■ 指示
a. 江戸川乱歩の本の紹介文を読んで、次の問いに答えてください。
(i) 江戸川乱歩は日本の何のパイオニアとされていますか。
(ii) 乱歩の実像を語り合うのは、どんな人たちですか。
(iii) 感想・レビューは、どこが提供する何によるものですか。
b. 江戸川乱歩の本の紹介文の内容を、2文でまとめてください。

■ 提供された文章
###
若き日に"推理小説の巨人"と身近に接した著者だけが知る"江戸川乱歩の真実"を愛情と畏敬の念をもって描く好著。ファン必読

内容説明

日本の探偵小説のパイオニアである江戸川乱歩。「幻想」「怪奇」といったイメージに彩られた“巨人”の実像を、晩年に接した作家とイラストレーターの兄弟が初めて語り合う対談、エッセイ、小説によって描き出す。資料的価値はもちろん、乱歩が生きた大正・昭和という時代が浮び上る、ファン必読の好著。

感想・レビュー

※以下の感想・レビューは、株式会社ブックウォーカーの提供する「読書メーター」によるものです。
###
■ 表示中の記録
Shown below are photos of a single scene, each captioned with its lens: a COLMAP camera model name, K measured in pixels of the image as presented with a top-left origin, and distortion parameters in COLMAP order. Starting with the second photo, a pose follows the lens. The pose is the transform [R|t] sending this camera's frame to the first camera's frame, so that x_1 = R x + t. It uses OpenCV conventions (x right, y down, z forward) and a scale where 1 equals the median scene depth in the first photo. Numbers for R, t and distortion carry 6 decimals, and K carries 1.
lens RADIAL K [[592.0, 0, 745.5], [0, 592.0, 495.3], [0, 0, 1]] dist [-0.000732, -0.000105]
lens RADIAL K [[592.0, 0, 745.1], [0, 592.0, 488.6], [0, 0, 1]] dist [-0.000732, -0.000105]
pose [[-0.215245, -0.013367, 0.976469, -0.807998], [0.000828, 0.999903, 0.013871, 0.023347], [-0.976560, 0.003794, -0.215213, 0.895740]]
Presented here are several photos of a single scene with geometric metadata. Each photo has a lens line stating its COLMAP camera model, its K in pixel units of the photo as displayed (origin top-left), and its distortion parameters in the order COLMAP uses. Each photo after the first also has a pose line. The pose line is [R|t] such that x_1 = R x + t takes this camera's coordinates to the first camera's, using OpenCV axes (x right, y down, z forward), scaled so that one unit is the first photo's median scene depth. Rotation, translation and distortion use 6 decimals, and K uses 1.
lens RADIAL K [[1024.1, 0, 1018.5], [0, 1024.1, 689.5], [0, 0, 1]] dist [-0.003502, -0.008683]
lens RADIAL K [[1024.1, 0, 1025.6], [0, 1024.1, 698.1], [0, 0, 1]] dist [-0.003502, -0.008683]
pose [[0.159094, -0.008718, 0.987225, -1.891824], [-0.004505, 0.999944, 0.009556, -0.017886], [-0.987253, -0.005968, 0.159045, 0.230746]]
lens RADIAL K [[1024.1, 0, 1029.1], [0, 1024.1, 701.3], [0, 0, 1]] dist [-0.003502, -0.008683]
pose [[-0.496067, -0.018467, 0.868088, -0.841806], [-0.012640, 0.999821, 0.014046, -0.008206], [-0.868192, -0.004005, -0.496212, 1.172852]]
###
■ 解答一覧
a.
(i) 探偵小説
(ii) 晩年の乱歩に接した作家とイラストレーターの兄弟
(iii) 株式会社ブックウォーカーの提供する「読書メーター」

b. 日本の探偵小説のパイオニアである江戸川乱歩の実像を、晩年に接した作家とイラストレーターの兄弟が、対談、エッセイ、小説で描き出す本です。資料的価値に加えて、乱歩が生きた大正・昭和という時代も浮かび上がる、ファン必読の好著とされています。